Content starts

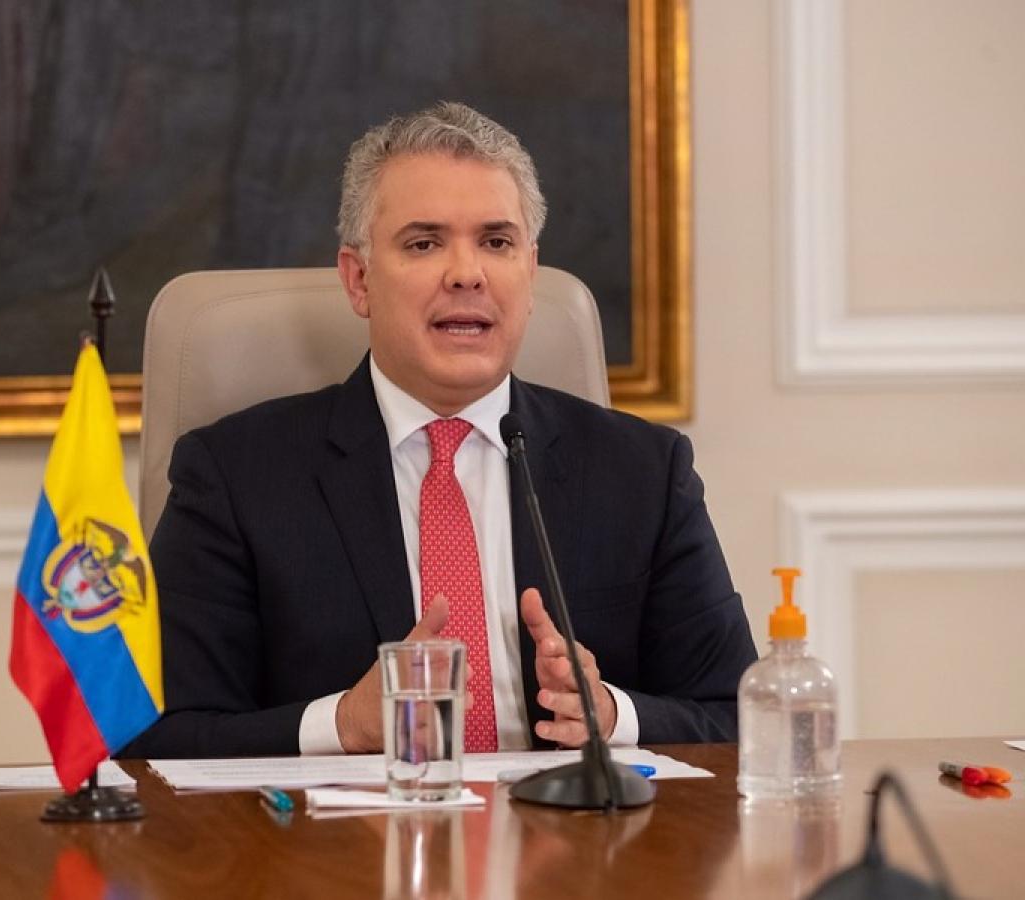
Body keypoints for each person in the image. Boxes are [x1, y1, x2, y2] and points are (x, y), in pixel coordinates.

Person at [123, 102, 756, 759]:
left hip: (575, 823)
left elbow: (738, 715)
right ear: (359, 280)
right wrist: (343, 726)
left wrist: (612, 714)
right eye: (424, 243)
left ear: (530, 272)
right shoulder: (236, 476)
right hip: (351, 826)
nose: (466, 273)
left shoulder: (642, 471)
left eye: (497, 242)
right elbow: (153, 738)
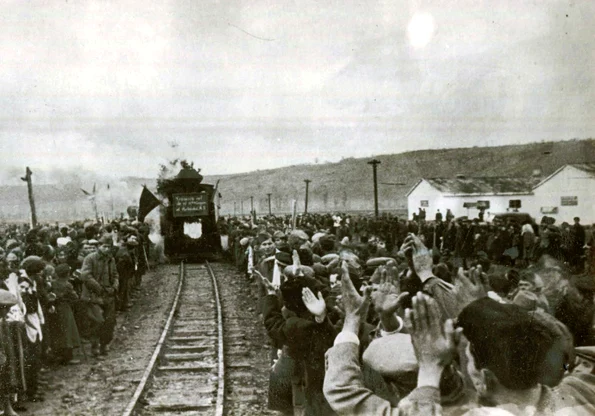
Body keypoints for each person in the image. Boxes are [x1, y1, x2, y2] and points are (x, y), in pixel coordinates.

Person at [80, 235, 119, 357]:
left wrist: (114, 287)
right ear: (99, 246)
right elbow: (86, 276)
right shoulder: (90, 258)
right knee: (97, 321)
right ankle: (95, 345)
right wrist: (99, 288)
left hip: (109, 295)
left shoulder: (111, 259)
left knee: (110, 322)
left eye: (109, 247)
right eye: (104, 246)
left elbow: (115, 274)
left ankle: (104, 344)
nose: (107, 249)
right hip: (93, 296)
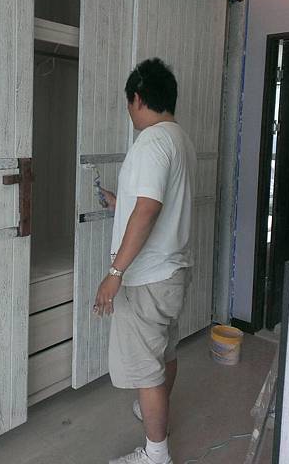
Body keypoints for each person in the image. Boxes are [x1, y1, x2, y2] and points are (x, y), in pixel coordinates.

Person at [94, 58, 197, 464]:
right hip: (172, 271)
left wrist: (114, 272)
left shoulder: (152, 142)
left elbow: (149, 208)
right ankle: (155, 414)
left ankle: (156, 455)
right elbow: (153, 204)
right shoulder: (179, 139)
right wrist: (119, 204)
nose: (129, 111)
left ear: (137, 98)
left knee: (146, 369)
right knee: (164, 352)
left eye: (128, 103)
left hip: (148, 278)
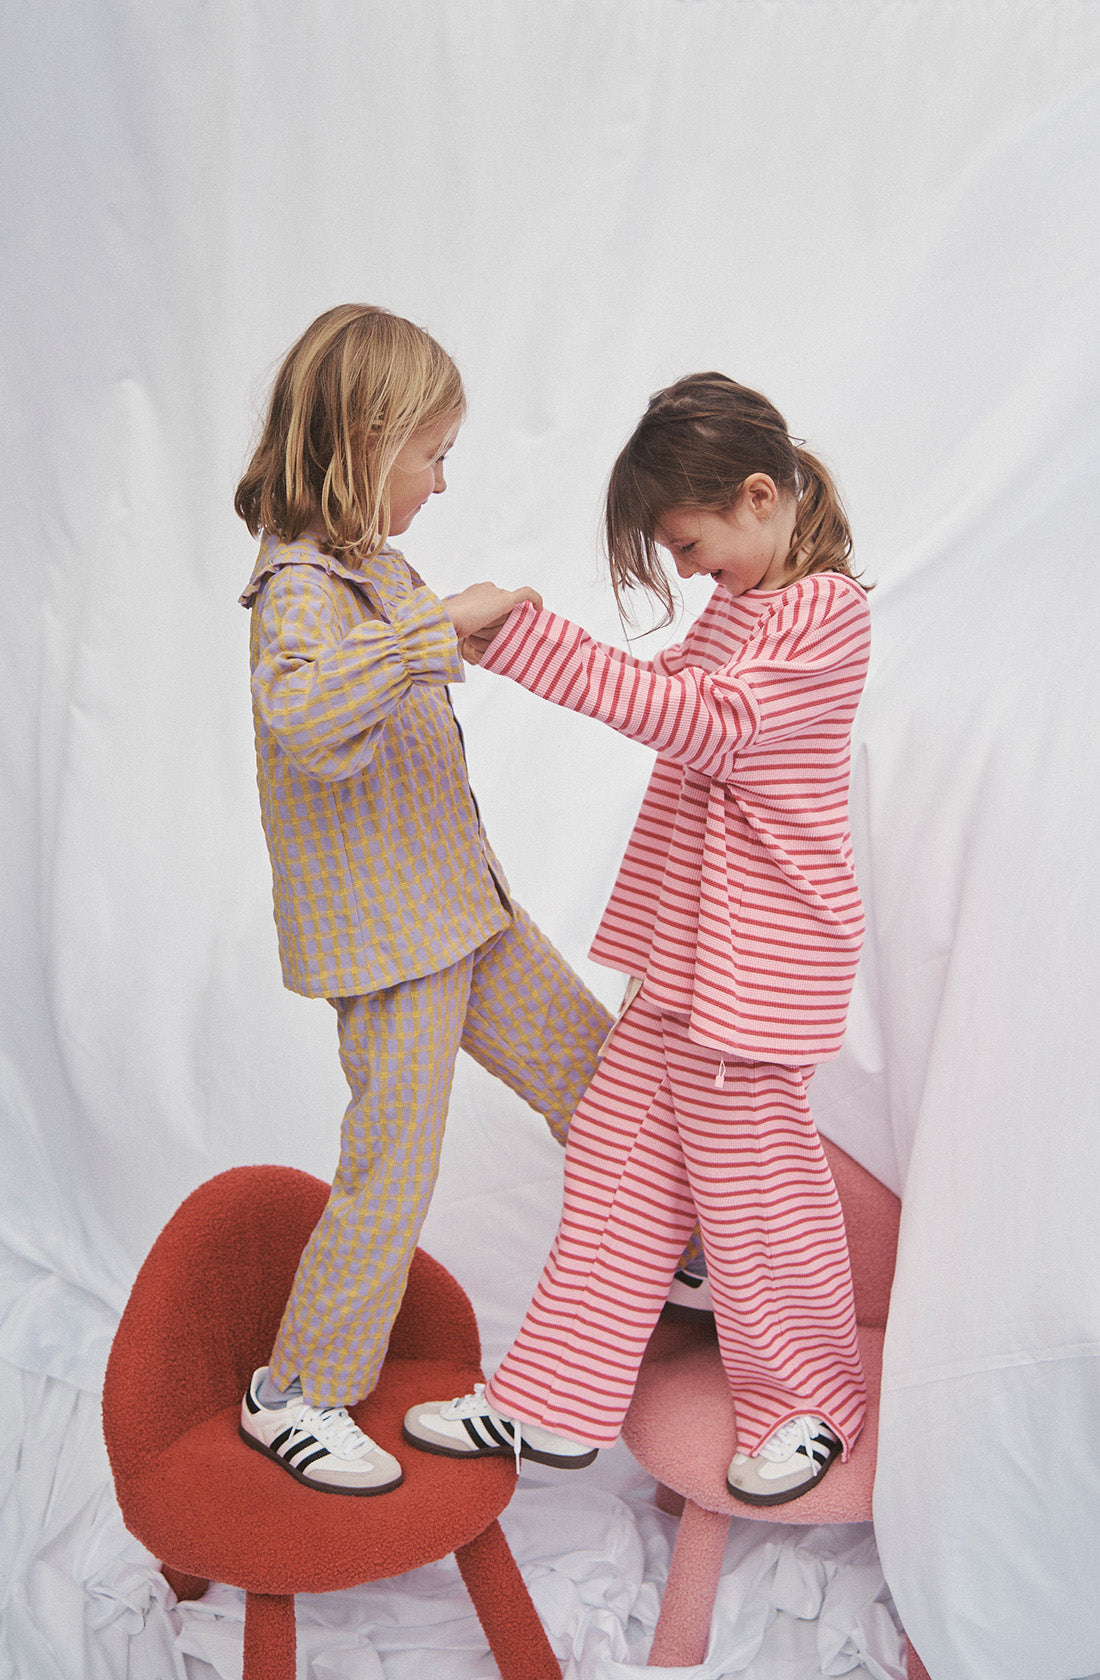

Content ends

## The task
All lines of the data that hold "shoulder" need to be copied.

## Finished task
right shoulder: (236, 476)
left shoulder: (642, 471)
right shoulder: (90, 258)
left shoulder: (111, 259)
left shoulder: (152, 142)
right shoulder: (179, 139)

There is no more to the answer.